> _TASK PROMPT_
Pictures in the entries below are excluded; copy only the lines from the one containing "Yes, I am 18 or older" to the one containing "phone memory both are", both included.

Records contained in a dataset:

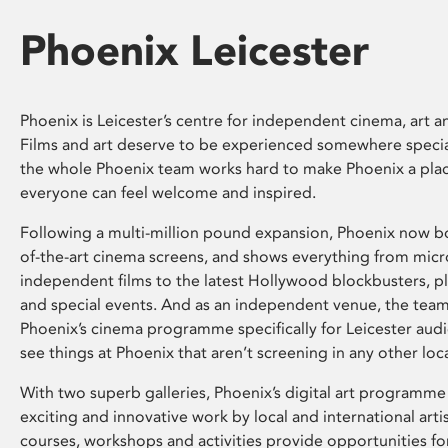
Phoenix Leicester
Phoenix is Leicester’s centre for independent cinema, art an
Films and art deserve to be experienced somewhere specia
the whole Phoenix team works hard to make Phoenix a pla
everyone can feel welcome and inspired.
Following a multi-million pound expansion, Phoenix now bo
of-the-art cinema screens, and shows everything from mic
independent films to the latest Hollywood blockbusters, plu
and special events. And as an independent venue, the tea
Phoenix’s cinema programme specifically for Leicester audi
see things at Phoenix that aren’t screening in any other loc
With two superb galleries, Phoenix’s digital art programme
exciting and innovative work by local and international arti
courses, workshops and activities provide opportunities for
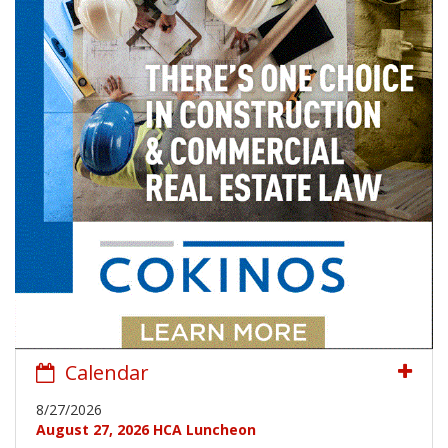
Calendar
8/27/2026
August 27, 2026 HCA Luncheon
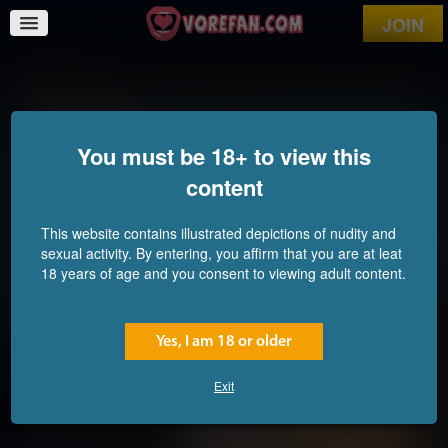
JOIN
Farmlife
You must be 18+ to view this
content
This website contains illustrated depictions of nudity and
sexual activity. By entering, you affirm that you are at leat
18 years of age and you consent to viewing adult content.
Yes, I am 18 or older
Exit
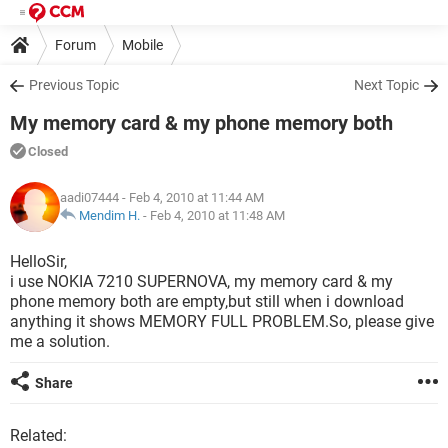
Forum
Mobile
Previous Topic
Next Topic
My memory card & my phone memory both
Closed
aadi07444
- Feb 4, 2010 at 11:44 AM
Mendim H.
-
Feb 4, 2010 at 11:48 AM
HelloSir,
i use NOKIA 7210 SUPERNOVA, my memory card & my
phone memory both are empty,but still when i download
anything it shows MEMORY FULL PROBLEM.So, please give
me a solution.
Share
Related:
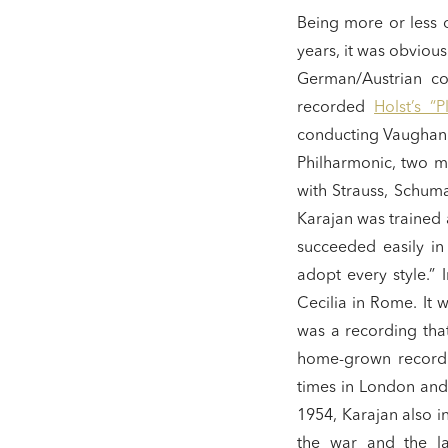
Being more or less o
years, it was obviou
German/Austrian co
recorded
Holst’s “P
conducting Vaughan W
Philharmonic, two mo
with Strauss, Schuma
Karajan was trained
succeeded easily in
adopt every style.”
Cecilia in Rome. It w
was a recording tha
home-grown recordin
times in London and
1954, Karajan also in
the war and the la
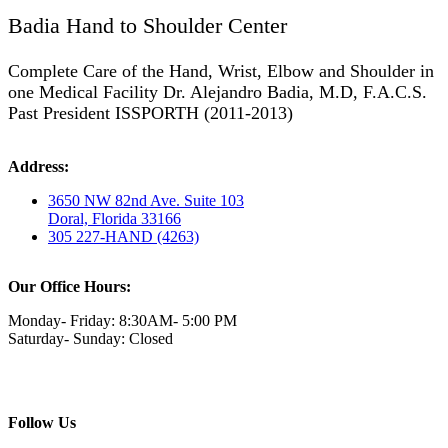
Badia Hand to Shoulder Center
Complete Care of the Hand, Wrist, Elbow and Shoulder in
one Medical Facility Dr. Alejandro Badia, M.D, F.A.C.S.
Past President ISSPORTH (2011-2013)
Address:
3650 NW 82nd Ave. Suite 103
Doral, Florida 33166
305 227-HAND (4263)
Our Office Hours:
Monday- Friday: 8:30AM- 5:00 PM
Saturday- Sunday: Closed
Follow Us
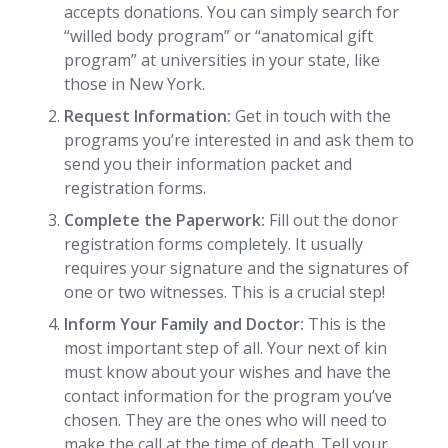
accepts donations. You can simply search for
“willed body program” or “anatomical gift
program” at universities in your state, like
those in New York.
Request Information:
Get in touch with the
programs you’re interested in and ask them to
send you their information packet and
registration forms.
Complete the Paperwork:
Fill out the donor
registration forms completely. It usually
requires your signature and the signatures of
one or two witnesses. This is a crucial step!
Inform Your Family and Doctor:
This is the
most important step of all. Your next of kin
must know about your wishes and have the
contact information for the program you’ve
chosen. They are the ones who will need to
make the call at the time of death. Tell your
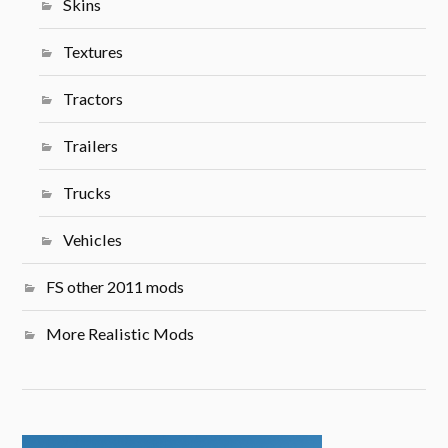
Skins
Textures
Tractors
Trailers
Trucks
Vehicles
FS other 2011 mods
More Realistic Mods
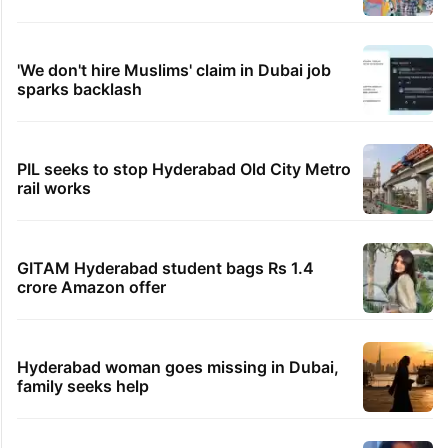
'We don't hire Muslims' claim in Dubai job
sparks backlash
PIL seeks to stop Hyderabad Old City Metro
rail works
GITAM Hyderabad student bags Rs 1.4
crore Amazon offer
Hyderabad woman goes missing in Dubai,
family seeks help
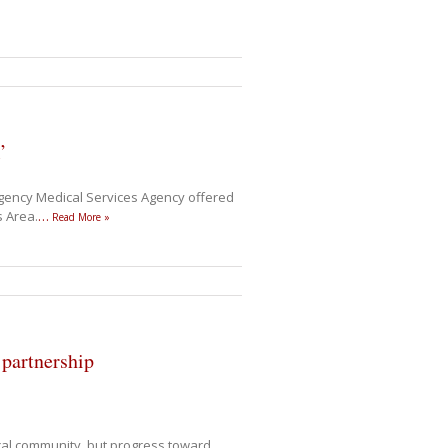
’
gency Medical Services Agency offered
s Area.
…
Read More »
partnership
ical community, but progress toward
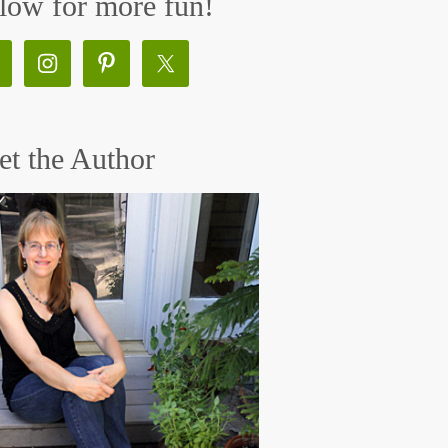
low for more fun!
t the Author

> _RESPONSE AREA_
Yes, I am 18 or older
Exit
Forum
Mobile
Previous Topic
Next Topic
My memory card & my phone memory both
Closed
aadi07444
- Feb 4, 2010 at 11:44 AM
Mendim H.
-
Feb 4, 2010 at 11:48 AM
HelloSir,
i use NOKIA 7210 SUPERNOVA, my memory card & my
phone memory both are empty,but still when i download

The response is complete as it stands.